━━━━━ INFORMATION SUPPLIED

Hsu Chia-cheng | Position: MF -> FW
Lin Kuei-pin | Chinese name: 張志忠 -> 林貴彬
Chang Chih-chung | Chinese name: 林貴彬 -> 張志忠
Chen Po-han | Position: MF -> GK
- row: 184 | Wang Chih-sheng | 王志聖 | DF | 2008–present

━━━━━━━━━━

(REQUIREMENTS)
Retype each line from the records above character for character, keeping every record's lines in their original order.

(RESPONSE)
Hsu Chia-cheng | Position: MF -> FW
Lin Kuei-pin | Chinese name: 張志忠 -> 林貴彬
Chang Chih-chung | Chinese name: 林貴彬 -> 張志忠
Chen Po-han | Position: MF -> GK
- row: 184 | Wang Chih-sheng | 王志聖 | DF | 2008–present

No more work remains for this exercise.